Work to be completed ▸ Give every line of the data below as a JSON list of strings, one string per line, with blank lines and the pictures left out.

The records ▸

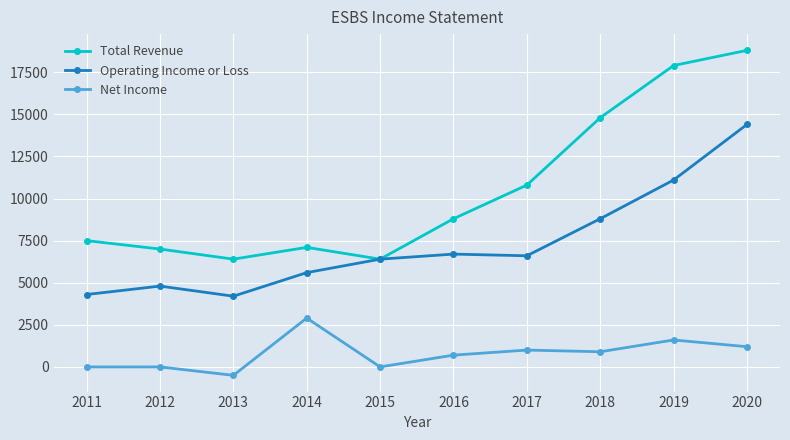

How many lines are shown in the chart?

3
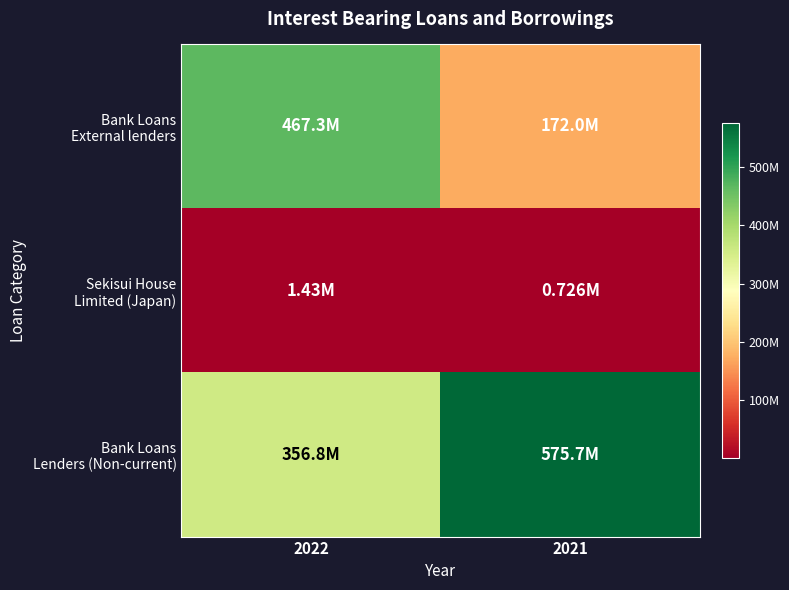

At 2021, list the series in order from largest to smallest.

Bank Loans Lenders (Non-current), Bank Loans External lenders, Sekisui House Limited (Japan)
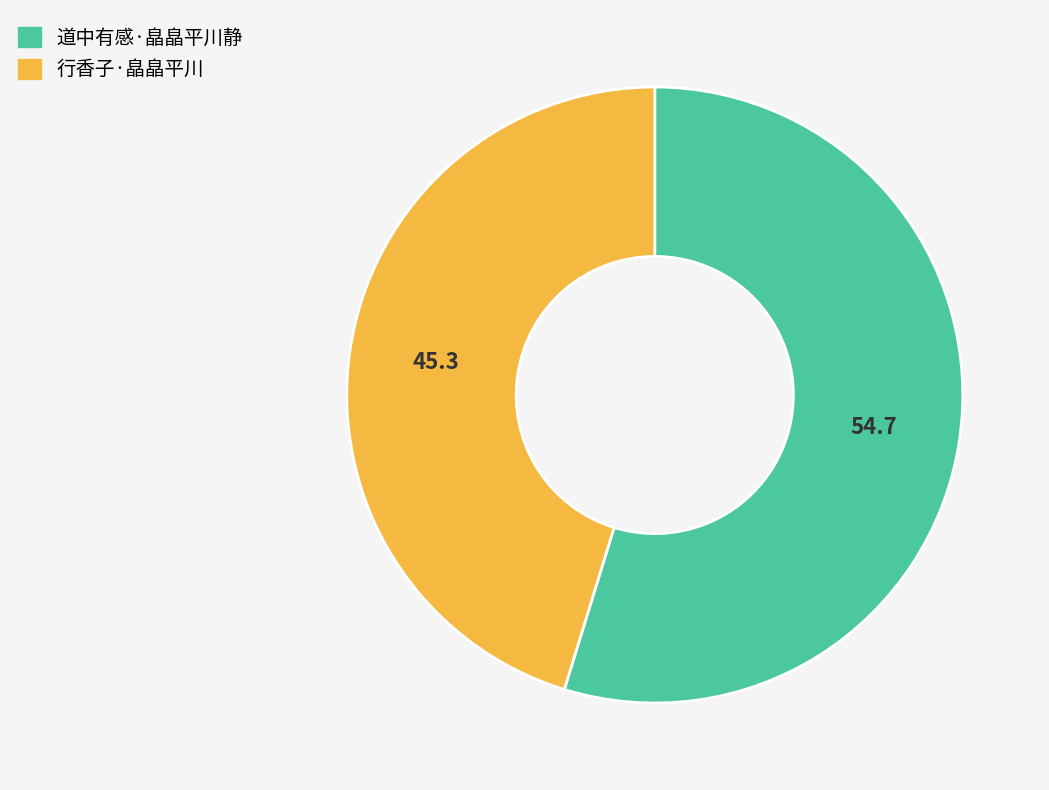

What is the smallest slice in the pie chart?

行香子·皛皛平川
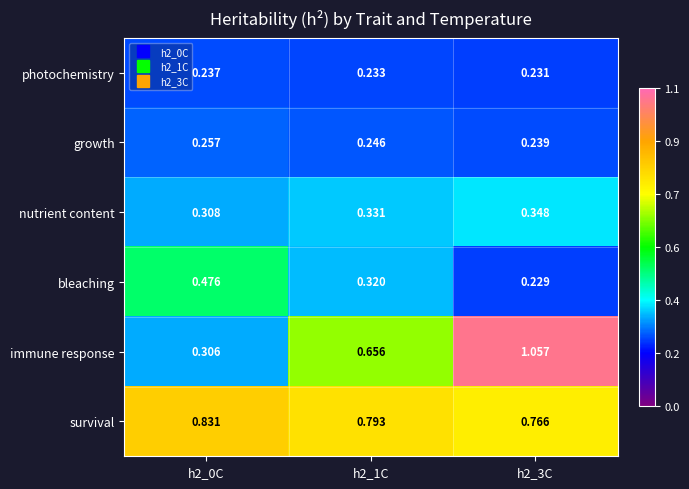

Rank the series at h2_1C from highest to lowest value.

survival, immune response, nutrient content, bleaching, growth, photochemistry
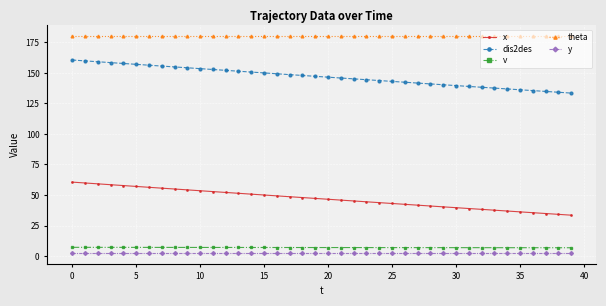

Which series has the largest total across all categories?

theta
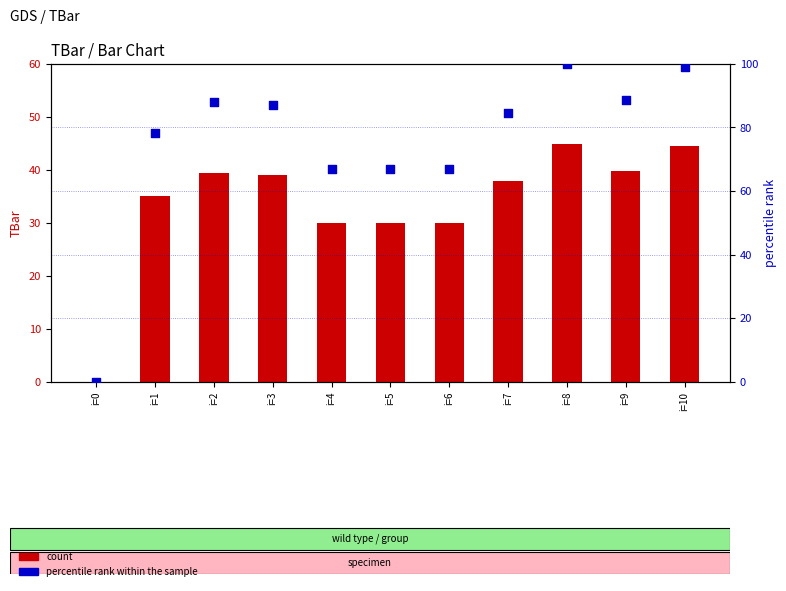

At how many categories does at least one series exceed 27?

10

Result of this task ▸
[
  "How many lines are shown in the chart?",
  "3",
  "At 2021, list the series in order from largest to smallest.",
  "Bank Loans Lenders (Non-current), Bank Loans External lenders, Sekisui House Limited (Japan)",
  "What is the smallest slice in the pie chart?",
  "行香子·皛皛平川",
  "Rank the series at h2_1C from highest to lowest value.",
  "survival, immune response, nutrient content, bleaching, growth, photochemistry",
  "Which series has the largest total across all categories?",
  "theta",
  "At how many categories does at least one series exceed 27?",
  "10"
]